Słowo Boże SMSem

Słowo Boże SMSem

Dodano:   /  Zmieniono: 
W większości państw świata używanie telefonu komórkowego podczas uroczystości religijnych jest bardzo źle widziane. Jest jednak jedno miejsce w Stanach Zjednoczonych, gdzie takie praktyki nie tylko nie są potępiane, ale wierni są wręcz do nich namawiani. O wykorzystywaniu przez duchowieństwo amerykańskie nowinek technicznych pisze „ABC”.
Wspólnota Mars Hill Church z Seattle zyskała popularność w całej Ameryce dzięki swojemu liberalnemu stosunkowi do nowych technologii. Obecni w kościele wierni mogą dzięki połączonym z Internetem komórkom nagrywać kazania i umieszczać je na Facebooku, przesyłać znajomym SMSy o modlitwach czy wrzucać swoje komentarze na temat wyboru cytatów z Pisma Świętego na popularny w Stanach serwis Twitter. Strona internetowa kościoła zamieszcza kazania w formie nagrań wideo i podcastów oraz umożliwia rozmowę z pastorami na czacie.

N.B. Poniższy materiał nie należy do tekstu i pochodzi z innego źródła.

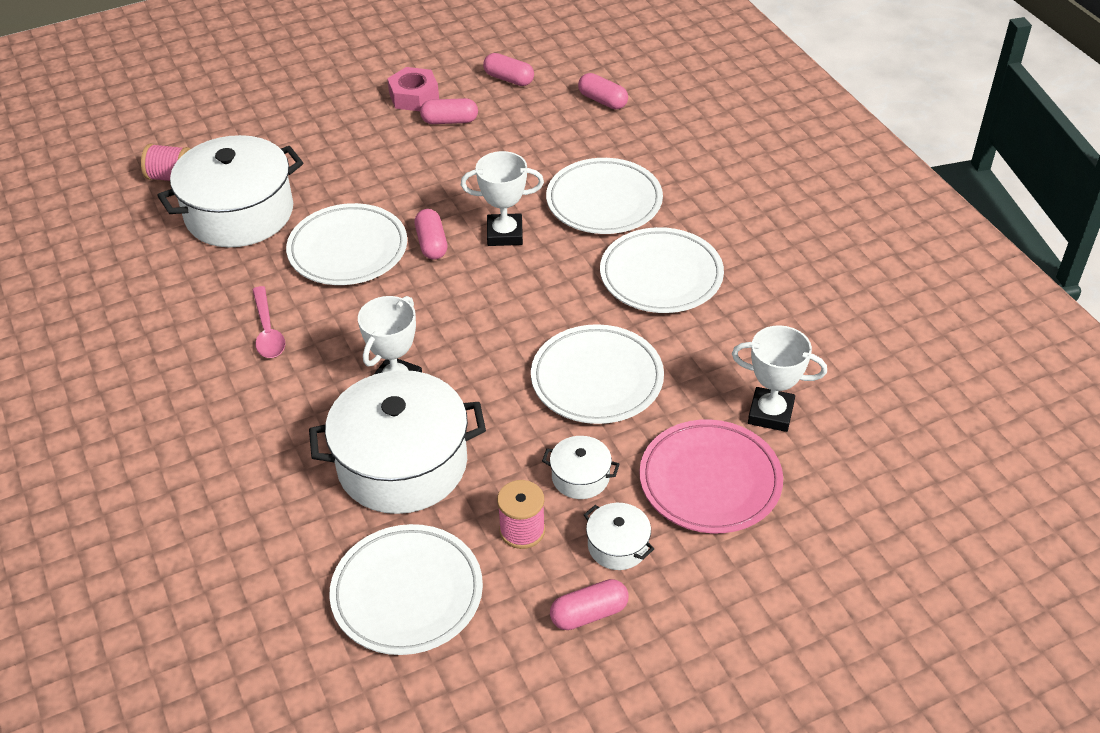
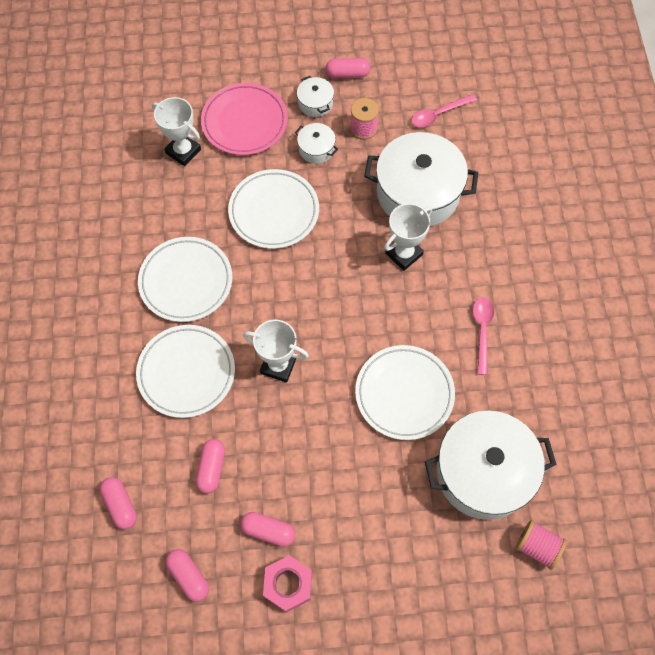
camera: 160 degrees left, 20 degrees up
(407, 593) = (438, 114): white plate -> pink spoon
(432, 244) = (337, 376): pink capsule -> pink capsule (211, 468)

„Zawsze szukaliśmy nowych sposobów na niesienie Słowa Bożego," mówi Ian Sanderson, rzecznik wspólnoty. „Inne kościoły się jeszcze boją, ale my nie” – dodaje.  To podejście działa. Licząca obecnie 8 tys. wyznawców wspólnota przyciąga coraz więcej osób, w szczególności ludzi młodych.

Wykorzystanie Internetu do celów religijnych nie jest w USA nowością. Już od paru lat istnieją w sieci strony takie jak Ipraytoday, Ourprayer czy Prayabout, na których można zostawić własne prośby o modlitwę i modlić się za innych. Do niedawna zamieszczane tam prośby dotyczyły głównie zdrowia lub problemów rodzinnych. W obliczu recesji ekonomicznej coraz więcej miejsca zajmują jednak modlitwy o poprawę sytuacji finansowej, zauważa gazeta.